RECORDS FOR PROCESSING:

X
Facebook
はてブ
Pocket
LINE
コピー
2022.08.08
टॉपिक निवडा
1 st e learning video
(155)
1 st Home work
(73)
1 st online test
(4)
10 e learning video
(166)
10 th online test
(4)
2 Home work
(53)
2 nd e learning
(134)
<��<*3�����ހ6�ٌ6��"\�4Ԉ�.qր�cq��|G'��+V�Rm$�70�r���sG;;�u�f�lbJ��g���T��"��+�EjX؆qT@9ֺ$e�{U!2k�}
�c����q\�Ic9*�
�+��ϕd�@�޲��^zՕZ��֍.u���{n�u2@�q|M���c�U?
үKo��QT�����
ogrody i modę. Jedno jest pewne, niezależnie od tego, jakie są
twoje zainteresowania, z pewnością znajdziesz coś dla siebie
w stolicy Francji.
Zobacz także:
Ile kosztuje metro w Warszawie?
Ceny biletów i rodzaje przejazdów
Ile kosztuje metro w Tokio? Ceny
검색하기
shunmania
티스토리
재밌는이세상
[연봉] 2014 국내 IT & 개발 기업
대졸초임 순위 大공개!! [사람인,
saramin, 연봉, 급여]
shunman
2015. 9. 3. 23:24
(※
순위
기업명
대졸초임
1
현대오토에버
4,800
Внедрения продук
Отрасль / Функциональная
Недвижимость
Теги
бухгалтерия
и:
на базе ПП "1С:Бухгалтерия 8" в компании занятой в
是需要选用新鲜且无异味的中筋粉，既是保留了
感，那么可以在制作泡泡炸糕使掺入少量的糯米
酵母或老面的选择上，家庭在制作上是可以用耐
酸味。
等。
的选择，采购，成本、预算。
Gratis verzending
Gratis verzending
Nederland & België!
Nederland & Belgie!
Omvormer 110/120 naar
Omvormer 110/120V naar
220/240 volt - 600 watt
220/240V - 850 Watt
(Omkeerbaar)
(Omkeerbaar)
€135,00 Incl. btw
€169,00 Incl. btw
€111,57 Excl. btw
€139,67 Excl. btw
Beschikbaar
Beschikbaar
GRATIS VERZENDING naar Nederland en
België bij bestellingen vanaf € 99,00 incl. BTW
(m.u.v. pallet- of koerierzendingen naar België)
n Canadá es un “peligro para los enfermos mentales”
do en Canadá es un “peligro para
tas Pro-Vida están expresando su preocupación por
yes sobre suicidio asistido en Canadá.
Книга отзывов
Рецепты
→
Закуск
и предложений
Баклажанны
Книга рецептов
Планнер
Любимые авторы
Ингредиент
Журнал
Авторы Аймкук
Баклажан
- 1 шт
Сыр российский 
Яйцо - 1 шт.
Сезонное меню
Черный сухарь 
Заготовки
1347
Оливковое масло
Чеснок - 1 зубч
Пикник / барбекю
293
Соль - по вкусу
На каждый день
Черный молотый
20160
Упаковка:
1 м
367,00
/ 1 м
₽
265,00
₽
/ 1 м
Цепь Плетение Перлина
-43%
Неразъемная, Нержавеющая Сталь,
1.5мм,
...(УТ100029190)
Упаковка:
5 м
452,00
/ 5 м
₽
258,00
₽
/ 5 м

DIRECTIONS: Which lines in the data hold the string "Ceny"? Copy each of them.

SOLUTION TO THIS PROBLEM:
Ceny biletów i rodzaje przejazdów
Ile kosztuje metro w Tokio? Ceny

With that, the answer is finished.